It has since sold or written off most of that inventory, with just a little left to get rid of. This is the last step before liquidating, which management predicts will happen sometime around June, 2023.
Management, as you can expect, isn’t really talking about how much investors can expect during this liquidation process. So allow me to make some estimates.
The logical first step is to start consulting the balance sheet. There’s $13.9 million in assets compared to $1.2 million in liabilities. At this point, the majority of liabilities is a payout to management in exchange for leaving when the company liquidates. That is currently listed on the balance sheet as a liability of approximately $800k. This will ultimately end up costing $2.2M.
If we add an additional $1.4M to liabilities, we get a current book value of $11.4M. There are some stock options outstanding. Once they are all exercised we get an approximate final share tally of 7.65M shares.
There is also $3.6M worth of property, plant, and equipment assets on the balance sheet, which is mostly the value of the company’s ginseng processing plant and farming equipment. These assets are likely worth more than what they’re carried on the balance sheet for, but admittedly I don’t have any realistic estimates. So we’ll be conservative and say they’re worth exactly $3.6M.
Based on the current book value and the fully diluted share count, we have a stock that will liquidate at approximately $1.50 per share minus any losses accumulated over the next year. Since the majority of expenses is payouts to management and we’ve already accounted for that, I feel pretty safe in the final amount settling out close to the $1.50 per share number.
As I write this, Imperial Ginseng trades at $0.85 per share. This implies upside of approximately 75% in approximately a year.
The first caveat is IGP’s size. It has a market cap of $6.2M today. Daily volume is basically non-existent. Good luck building up a position worth more than a few thousand dollars. It’s a good TFSA investment.
Secondly, there’s still the possibility that management will decide to get into some other business and throw the liquidation plan out the window. The filings are filled with mentions of “getting out of the ginseng business” and less about liquidating. I’ve seen enough of these situations to at least mention the risk, although I wouldn’t worry about it too much.
And this analyst is the first to admit I’ve only spent a couple hours with the filings. I could have missed something that negates this whole analysis. It *seems* pretty simple though.
The bottom line
I will not be buying shares of Imperial Ginseng. Sure, the upside is there. But I’d rather put my cash into buy and hold stocks I can tuck away for a long time.

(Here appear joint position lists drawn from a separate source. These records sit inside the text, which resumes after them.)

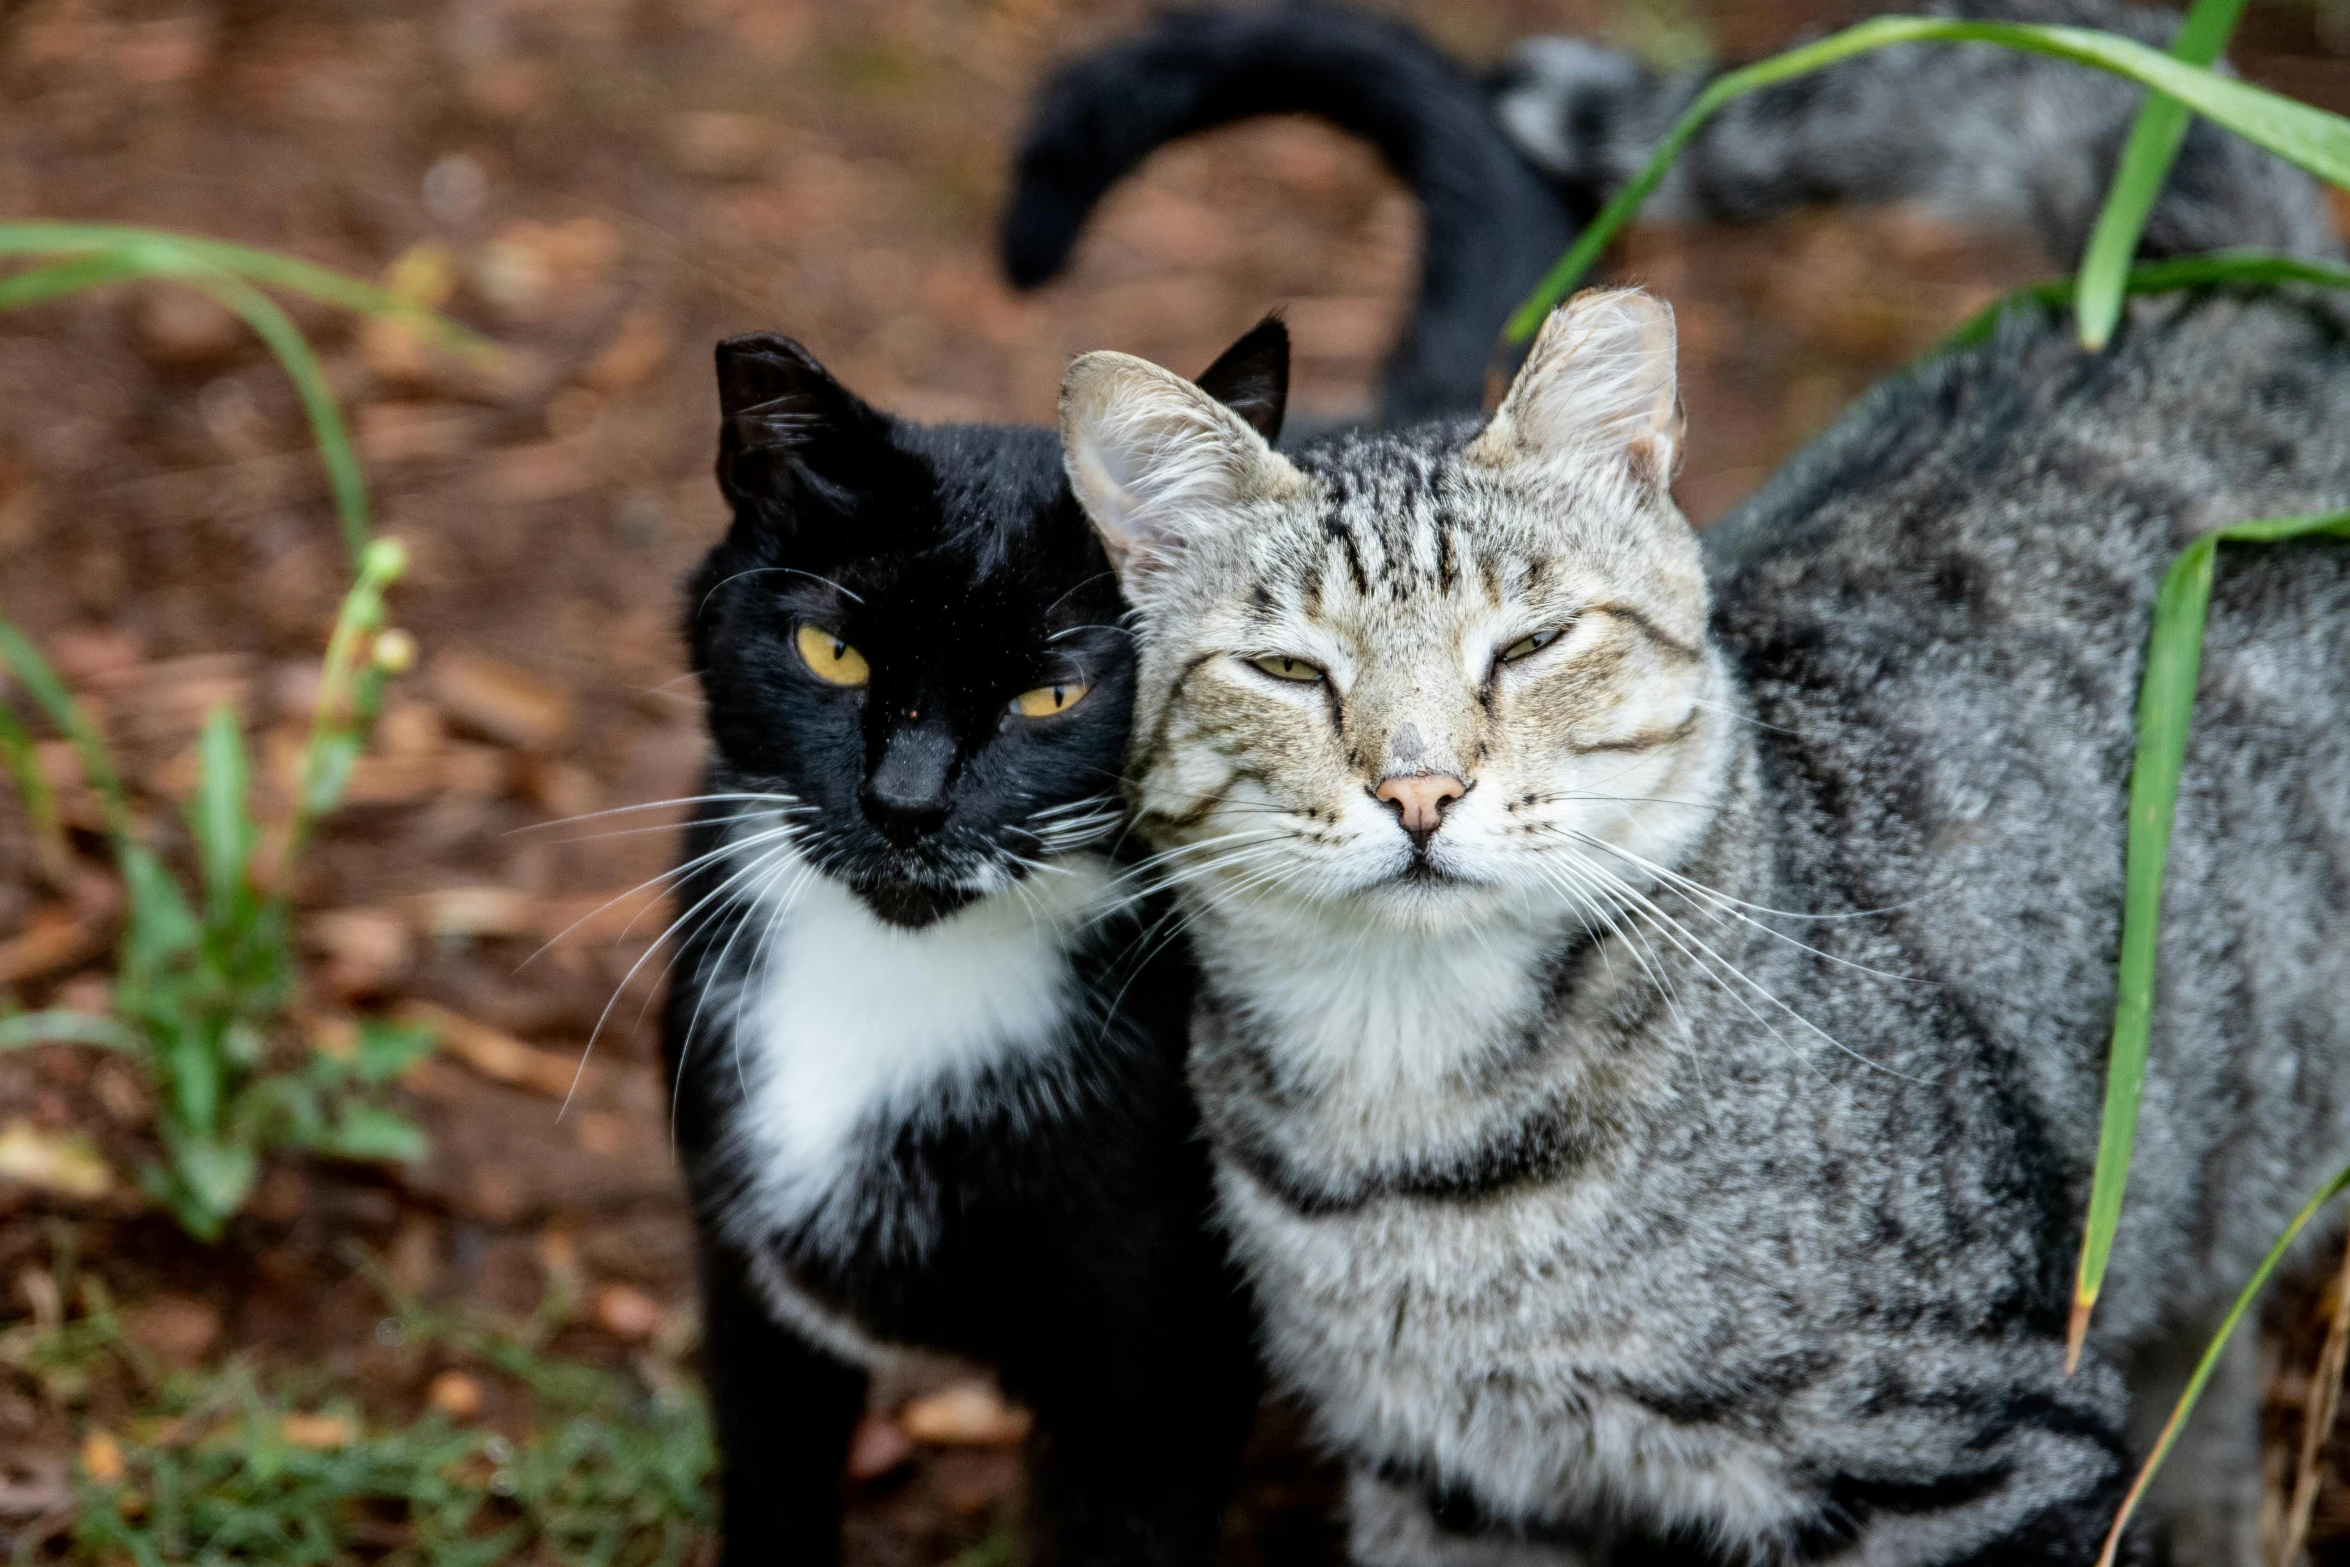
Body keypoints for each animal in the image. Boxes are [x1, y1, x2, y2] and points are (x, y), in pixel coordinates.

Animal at [662, 321, 1287, 1567]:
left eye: (1056, 694)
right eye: (831, 653)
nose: (906, 805)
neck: (896, 988)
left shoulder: (1162, 1355)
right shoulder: (747, 1284)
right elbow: (769, 1485)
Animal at [1057, 266, 2350, 1559]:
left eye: (1531, 645)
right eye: (1286, 671)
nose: (1418, 791)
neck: (1411, 1108)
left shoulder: (1981, 1444)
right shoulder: (1447, 1481)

But I’ll also admit these types of situations are interesting, especially for smaller investors looking for an edge. This is a name that should likely work out pretty well even if my assumptions are a little aggressive.
I also tried to keep things conservative. I think the upside will end up being somewhere in the 80-100% range. Not bad in for a year.
And if you’re looking for a blast from the past, Imperial’s website is pretty fun.